PROBLEM TO WORK ON
Find every line in the data that contains the word "journal". Return each of those lines.

(Plain-text document sources)
- Opening Delimiter -

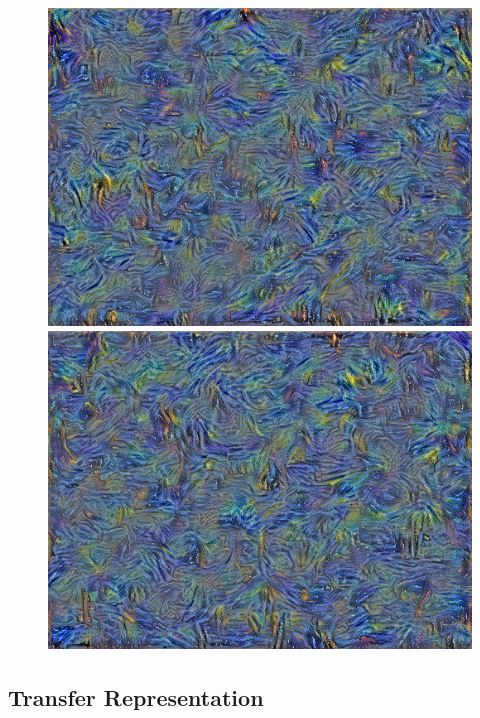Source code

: \documentclass{article}
\begin{document}
\begin{figure}[htp]
    \begin{minipage}{0.3\linewidth}
    \includegraphics[width=\textwidth]{img/style/block4_conv1}
    \end{minipage}
    \begin{minipage}{0.3\linewidth}
    \includegraphics[width=\textwidth]{img/style/block5_conv1}
    \end{minipage}

\end{figure}



\subsection{Transfer Representation}
\end{document}
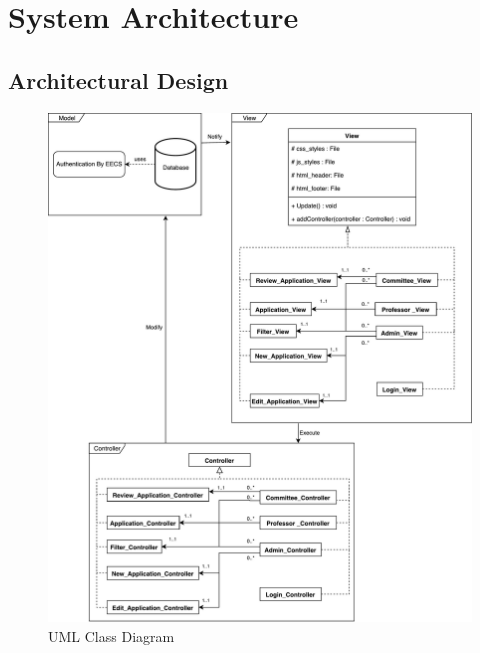 \documentclass[fontsize=12pt,paper=letter,twoside]{scrartcl}
\begin{document}

\newpage

\section{System Architecture} \label{sec:system_architecture}
\subsection{Architectural Design}
\begin{figure}[!htb]
\begin{center}
\includegraphics[width=.85\textwidth]{images/class_diagram.pdf}
\end{center}
\caption{UML Class Diagram}
\label{fig:uml_class_diagram}
\end{figure}

\newpage
\end{document}
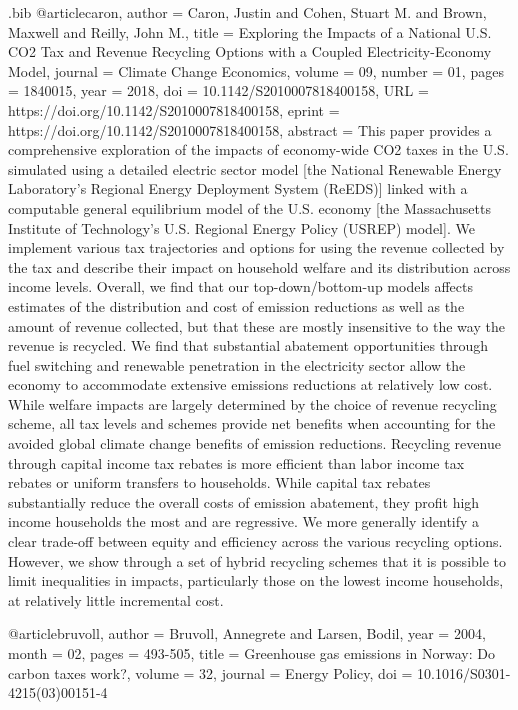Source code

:\begin{filecontents}{.bib}
@article{caron,
    author = {{Caron, Justin and Cohen, Stuart M. and Brown, Maxwell and Reilly, John M.}},
    title = {Exploring the Impacts of a National U.S. CO2 Tax and Revenue Recycling Options with a Coupled Electricity-Economy Model},
    journal = {Climate Change Economics},
    volume = {09},
    number = {01},
    pages = {1840015},
    year = {2018},
    doi = {10.1142/S2010007818400158},
    URL = {https://doi.org/10.1142/S2010007818400158},
    eprint = {https://doi.org/10.1142/S2010007818400158},
    abstract = {This paper provides a comprehensive exploration of the impacts of economy-wide CO2 taxes in the U.S. simulated using a detailed electric sector model [the National Renewable Energy Laboratory’s Regional Energy Deployment System (ReEDS)] linked with a computable general equilibrium model of the U.S. economy [the Massachusetts Institute of Technology’s U.S. Regional Energy Policy (USREP) model]. We implement various tax trajectories and options for using the revenue collected by the tax and describe their impact on household welfare and its distribution across income levels. Overall, we find that our top-down/bottom-up models affects estimates of the distribution and cost of emission reductions as well as the amount of revenue collected, but that these are mostly insensitive to the way the revenue is recycled. We find that substantial abatement opportunities through fuel switching and renewable penetration in the electricity sector allow the economy to accommodate extensive emissions reductions at relatively low cost. While welfare impacts are largely determined by the choice of revenue recycling scheme, all tax levels and schemes provide net benefits when accounting for the avoided global climate change benefits of emission reductions. Recycling revenue through capital income tax rebates is more efficient than labor income tax rebates or uniform transfers to households. While capital tax rebates substantially reduce the overall costs of emission abatement, they profit high income households the most and are regressive. We more generally identify a clear trade-off between equity and efficiency across the various recycling options. However, we show through a set of hybrid recycling schemes that it is possible to limit inequalities in impacts, particularly those on the lowest income households, at relatively little incremental cost.}
}


@article{bruvoll,
  author = {{Bruvoll, Annegrete and Larsen, Bodil}},
  year = {2004},
  month = {02},
  pages = {493-505},
  title = {Greenhouse gas emissions in Norway: Do carbon taxes work?},
  volume = {32},
  journal = {Energy Policy},
  doi = {10.1016/S0301-4215(03)00151-4}
}



\end{filecontents}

- Closing Delimiter -

WRITTEN SOLUTION
    journal = {Climate Change Economics},
  journal = {Energy Policy},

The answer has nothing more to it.